In spite of this, the Sanhedrin worked rapidly but accurately, translating in a tone more apologetic than scientific. The result was a German Bible of such literary quality that those competent to say so consider it superior even to the King James Version that followed it. And because it sounded natural when spoken as well as read, its cadence and readability have made it a popular Bible in Germany to this day.

The Book Must Be in German Homes

Germans everywhere bought Luther's Bible, not only for the salvation of their souls (if such was their concern), but also for the new middleclass prestige it conferred. It was the must book to have in their homes, and many Germans had no choice but to read it: it was likely to be one of the few books they could afford to buy.

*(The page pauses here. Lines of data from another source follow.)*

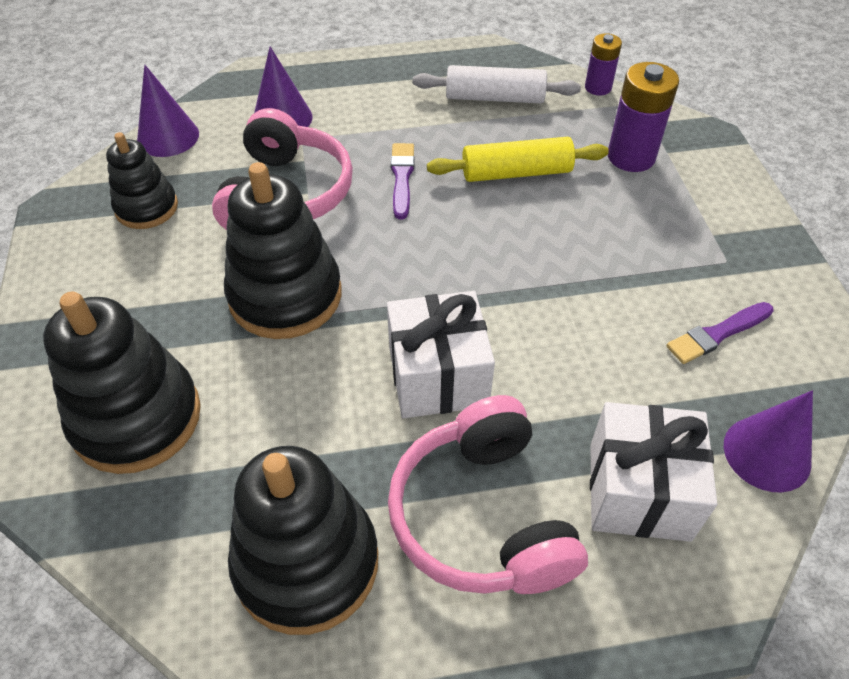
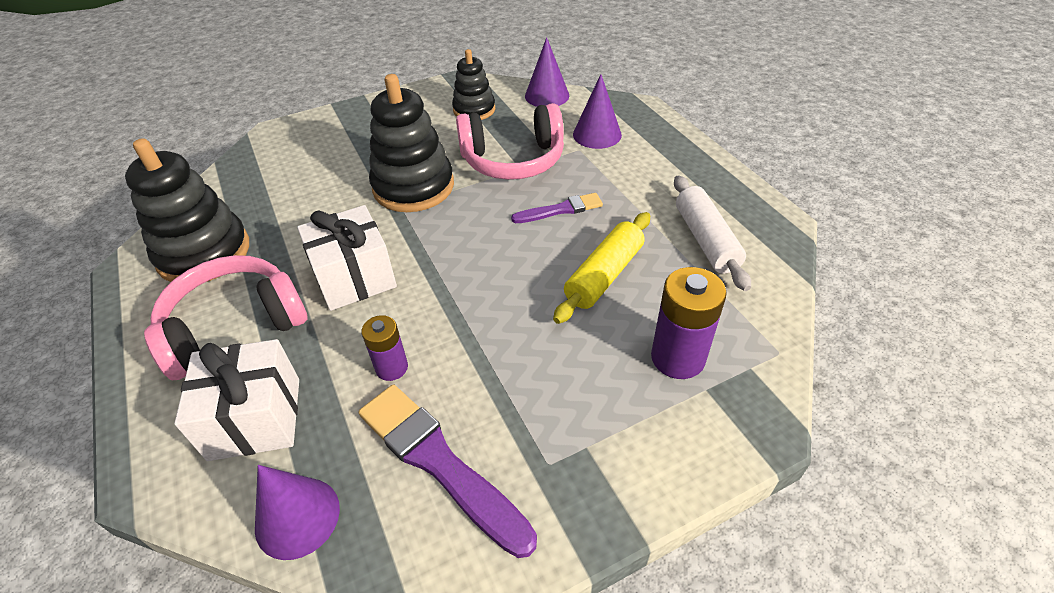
camera: 75 degrees right, 5 degrees down
(136, 418) = (304, 160): black stacking toy -> none
(516, 172) = (604, 275): yellow rolling pin -> yellow rolling pin turned 60 degrees clockwise
(598, 88) = (781, 313): purple battery -> purple battery (391, 368)
(717, 334) = (439, 463): purple brush -> purple brush, size x1.77

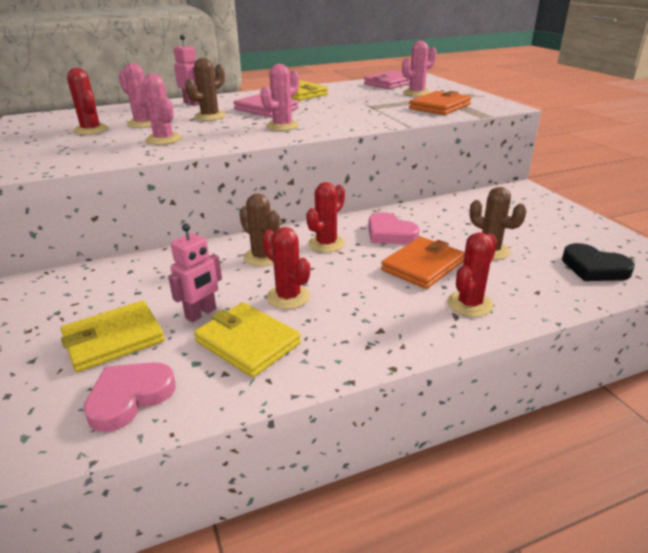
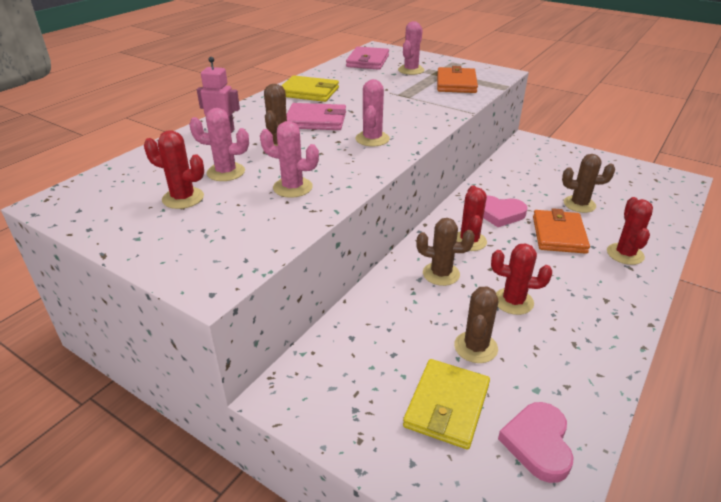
camera: 35 degrees left, 5 degrees up
(201, 313) = (475, 347): pink robot -> brown cactus
(248, 342) = (544, 353): yellow wallet -> none
(594, 268) = (649, 196): black heart -> none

It was the first time a mass medium had ever penetrated everyday life. Everyone read Luther's new Bible or listened to it being read. Its phrasing became the people's phrasing, its speech patterns their speech patterns. So universal was its appeal, and so thoroughly did it embrace the entire range of the German tongue, that it formed a linguistic rallying point for the formation of the modern German language. It helped formally restructure German literature and the German performing arts. Its impact, and Luther's in general, were so awesome that Frederick the Great later called Luther the personification of the German national spirit. Many scholars still consider him the most influential German who ever lived.

Uncle of the English Bible

As might be expected, the German Bible's impact reached well beyond the borders of the empire. It was the direct source for Bibles in Holland, Sweden, Iceland, and Denmark, and its influence was felt in many other countries as well.

Most important, the Bible left a permanent impression on a great translator of the English Bible. William Tyndale, one of the Reformation's champions, had fled from England to the Continent about the time Luther was publishing his German New Testament. He, too, was translating from the original manuscripts, and possibly he and Luther met in Wittenberg.

One strong point of Luther's work that impressed Tyndale was the order given to the books of the New Testament. In previous Bibles, there had been no uniform arrangement; translators placed them in whatever order suited them.

Luther, however, ranked them by the yardstick of was treibt Christus—how Christ was taught: the four Gospels (Matthew, Mark, Luke, and John); the Acts of the Apostles; the Epistles, in descending order of the Savior's prominence in each; and, finally, the Revelation of John. Tyndale followed Luther's lead, as have virtually all Bible translators since.